Initial reactions to the cover of this book were a little awe inspired. “Wow! Is she perfect?” And then one student aptly pointed out, “I think that at the end she might make a mistake because people who make books – well that’s what they do. That’s how books happen.” (I love when students share their knowledge of how books and authors work like this!)
This book is about a little girl named Beatrice Bottomwell, who, as the cover clearly states, never makes mistakes. Never. Not ever. So impressively perfect that she actually has fans waiting for her outside her door every morning who regularly quiz her about her error free habits. Her little brother, Carl, ironically is nothing like his big sister. He makes lots of mistakes and delights in this fact. Funny little guy (our class named him “Backwards boy”) does things like play the piano with his toes and draw with green beans while eating his crayons!

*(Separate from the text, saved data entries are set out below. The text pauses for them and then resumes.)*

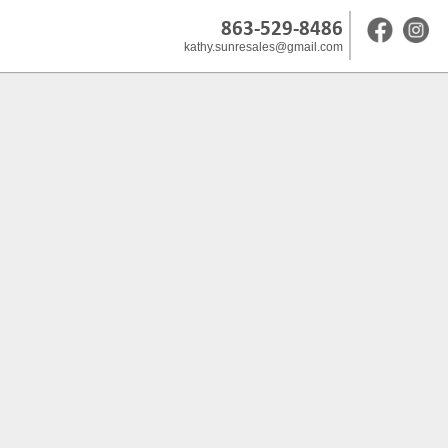
863-529-8486
kathy.sunresales@gmail.com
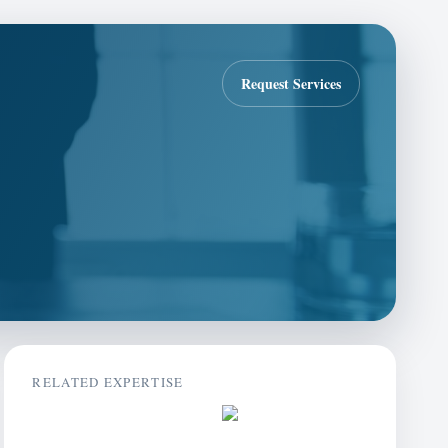
Request Services
RELATED EXPERTISE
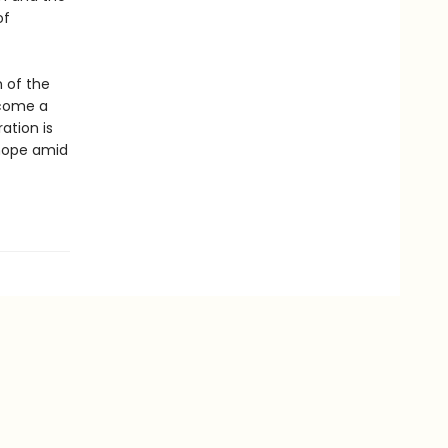
of
 of the
ecome a
ation is
 hope amid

One day, Beatrice almost made a mistake. She slipped in cooking class and four eggs went flying into the air! “Oh my!” I exclaimed as I read. “I can’t breathe. I wonder what will happen?” One of the little boys at my feet reached up with his teddy (we have class stuffies that listen along with us – helps with secure feelings. Remember we are an anxious bunch!) “Here Ms. Gelson. You can hug my teddy.” Cute. And then some.
We turned the page and all was okay. Beatrice had managed to land on the floor and catch each egg using a very creative two hands, one foot, one mouth retrieval system. But her “almost mistake” plagued her. Students noticed that she was feeling lots of pressure. While her little brother balanced his plate on his head and held his spoon with his toes, she barely touched her dinner. Beatrice had a talent contest that evening and she was anxious she would mess up.”Not you, ” her Dad assured.
Beatrice prepared for her juggling routine by grabbing her hamster, a salt shaker and a water balloon. She went up on stage to cries of “That’s her! The girl who never makes mistakes!” She started to juggle. She always performed this routing flawlessly. Then Beatrice noticed that the flecks coming out of the salt shaker were not white . . . Uh. Oh. We caught on pretty quickly! “It’s pepper!” “The hamster will sneeze!” “She is about to make a mistake!” The sneeze is humongous! “Just how hard can a hamster sneeze?” asked one student. And, if you are thinking about this little scene, you can imagine what happens. The haster sneezes, his claws scratch the balloon and KABLOOIE (we practiced saying this a bunch of times. It is pretty fun!) Beatrice is drenched and a hamster is perched precariously atop her head. Everything and everyone was still. Students observed that she must be feeling sad that she had made a mistake. Some also noted that it really isn’t possible to be perfect.
But then . . . Beatrice began to giggle. Eventually she was laugh out loud laughing and it was contagious. The audience laughed along with her. That night, Beatrice had her best sleep ever. The next day she began to do things without perfection in mind. Skating and slipping. Messy lunches. Lots of laughter. And not so many worries.
What was our response?
“At first she made no mistakes. Now, she likes making mistakes. People aren’t mad at her. It can be funny when you make mistakes and everyone can laugh together.”
“If you think you have to be perfect, it is hard to make friends because everyone else seems normal and you can’t be happy.”
An important read for our class. An important read for any class. Mistakes are how we grow. They make us human. They give us the freedom to relax and try new things. This little book is a great reminder of all of that!